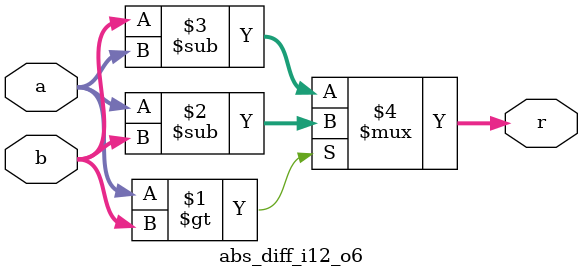
<source format=v>
module abs_diff_i12_o6(a,b,r);
input [5:0] a,b;
output [5:0] r;

assign r = (a>b) ? (a-b) : (b-a);

endmodule

</source>
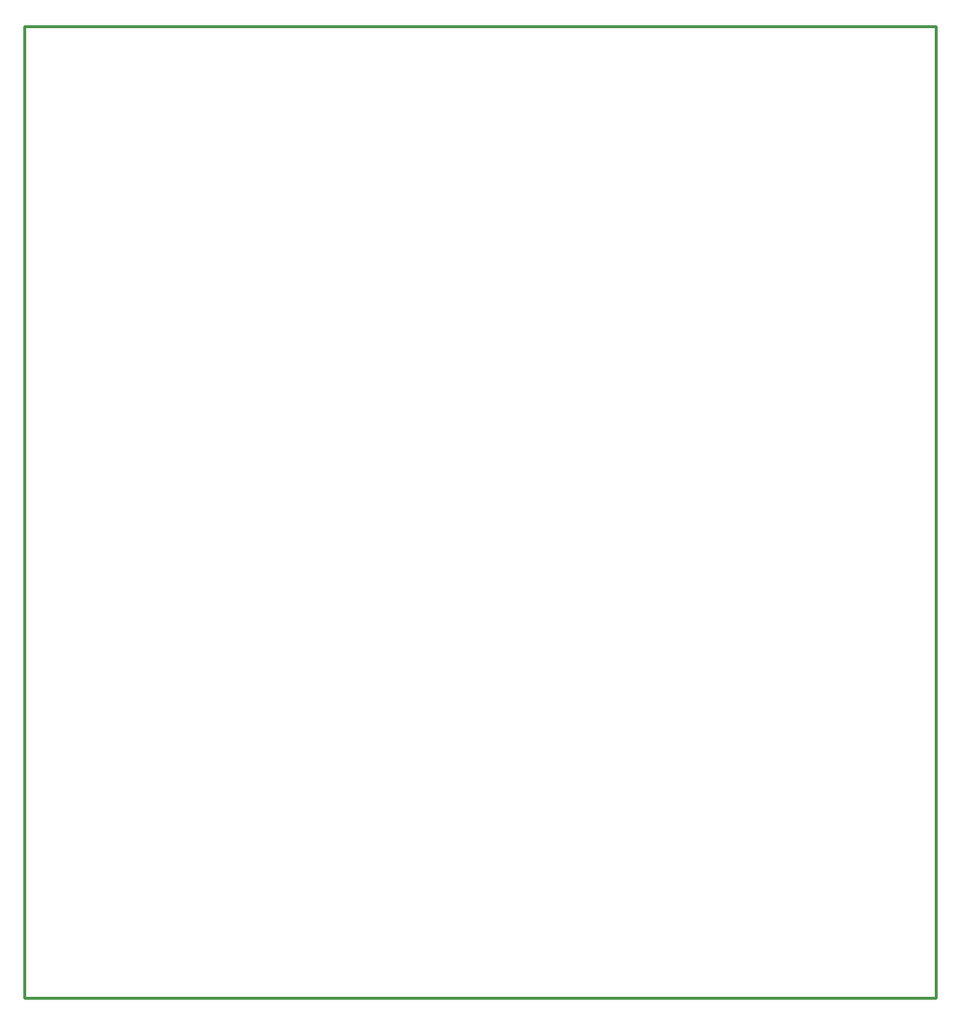
<source format=gko>
G04 Layer: BoardOutlineLayer*
G04 EasyEDA v6.5.50, 2025-05-27 18:24:41*
G04 5b2fd3c6aefe434ba720ef86c0c68af7,b37a74ae5ac9402f918d5afa9d52dbed,10*
G04 Gerber Generator version 0.2*
G04 Scale: 100 percent, Rotated: No, Reflected: No *
G04 Dimensions in millimeters *
G04 leading zeros omitted , absolute positions ,4 integer and 5 decimal *
%FSLAX45Y45*%
%MOMM*%

%ADD10C,0.2540*%
%ADD11C,0.0183*%
D10*
X7950200Y0D02*
G01*
X7950200Y8470900D01*
X0Y8471199D02*
G01*
X7950200Y8471199D01*
X7950200Y299D02*
G01*
X0Y299D01*
X0Y8471199D01*
X7950200Y-2D02*
G01*
X0Y-2D01*

%LPD*%
M02*

</source>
____________________
Exercise: If a line in the material above contains the word "source", copy it.

Answer to this task:
<source format=v>
</source>
<source format=gko>
</source>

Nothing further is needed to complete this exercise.